Marax frowned. A single human in charge of a Narthian attack swarm? Not bloody likely.
“You’re a fool,” said Marax.
“And what does that make you?” the Rodent Man challenged. “I’ll tell you what. It makes you a dupe for the government. Do you think they have your interest in mind or the Embracers? Hah. No one will care for you under the new order, I promise.”
“Don’t tell us. You are going to be its poster boy.” This from Dekalia who was either too stubborn or too unaware of the reality to show any fear.
“I’ll be remembered as the savior of mankind. The species will survive, thanks to my quick thinking.”
“You think you can make deals with the Narthian host?” Marax clenched his fists. Seldom had he felt such anger at a human.
“We each have our self-interest.”
Dekalia’s jaw dropped. “By the stars, I know you.”
“Yes you do.”
“I knew him from my student days,” Dekalia explained. “His name was Martirus. I just saw him in my last dream or whatever you call these things. The man I remembered had changed into this thing over here.”

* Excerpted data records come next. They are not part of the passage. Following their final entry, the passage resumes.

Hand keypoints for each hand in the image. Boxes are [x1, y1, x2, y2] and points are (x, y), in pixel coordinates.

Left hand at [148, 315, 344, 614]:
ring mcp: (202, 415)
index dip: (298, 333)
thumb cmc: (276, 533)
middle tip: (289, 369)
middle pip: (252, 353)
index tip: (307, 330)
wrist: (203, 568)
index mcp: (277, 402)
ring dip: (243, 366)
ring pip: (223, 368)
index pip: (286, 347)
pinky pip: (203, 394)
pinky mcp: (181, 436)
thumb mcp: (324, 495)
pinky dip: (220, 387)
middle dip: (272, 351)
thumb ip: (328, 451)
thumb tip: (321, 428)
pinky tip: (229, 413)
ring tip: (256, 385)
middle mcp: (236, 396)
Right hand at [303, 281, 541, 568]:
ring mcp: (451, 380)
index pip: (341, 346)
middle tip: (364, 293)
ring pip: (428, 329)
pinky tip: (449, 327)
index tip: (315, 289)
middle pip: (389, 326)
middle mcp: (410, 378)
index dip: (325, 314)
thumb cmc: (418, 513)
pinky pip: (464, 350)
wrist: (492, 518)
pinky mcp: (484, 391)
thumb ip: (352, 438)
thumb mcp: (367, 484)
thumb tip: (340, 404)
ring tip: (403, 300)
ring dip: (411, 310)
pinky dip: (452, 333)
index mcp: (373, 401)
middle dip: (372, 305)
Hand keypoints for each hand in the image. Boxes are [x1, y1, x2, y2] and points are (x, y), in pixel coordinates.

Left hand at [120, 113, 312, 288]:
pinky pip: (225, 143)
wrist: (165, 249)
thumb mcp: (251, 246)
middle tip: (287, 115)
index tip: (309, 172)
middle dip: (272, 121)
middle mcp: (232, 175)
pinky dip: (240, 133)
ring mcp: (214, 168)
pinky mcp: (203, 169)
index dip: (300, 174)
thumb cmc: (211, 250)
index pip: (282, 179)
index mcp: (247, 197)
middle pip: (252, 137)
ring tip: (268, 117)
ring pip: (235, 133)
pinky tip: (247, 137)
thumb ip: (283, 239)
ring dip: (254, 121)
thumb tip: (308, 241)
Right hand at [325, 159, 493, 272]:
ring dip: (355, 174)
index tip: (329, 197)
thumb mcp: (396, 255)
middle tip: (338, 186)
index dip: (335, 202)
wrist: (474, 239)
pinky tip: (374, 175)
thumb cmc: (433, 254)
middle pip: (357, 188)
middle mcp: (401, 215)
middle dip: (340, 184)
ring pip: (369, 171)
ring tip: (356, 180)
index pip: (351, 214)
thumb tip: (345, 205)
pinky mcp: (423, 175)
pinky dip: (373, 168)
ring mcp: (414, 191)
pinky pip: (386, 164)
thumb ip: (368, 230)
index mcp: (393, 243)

“You wound me, fair maiden. Though I will admit I’ve used you right along over the years so I have little to complain about.”
“Used me? How?”
“You think it was an accident you got involved in the Embracer movement? You turned to politics with my guidance. And you…” He turned now to Marax. “Who do you think directed your movements at Three Comets? You think you guided a pod through all those nest defenses and killed a queen on your own?”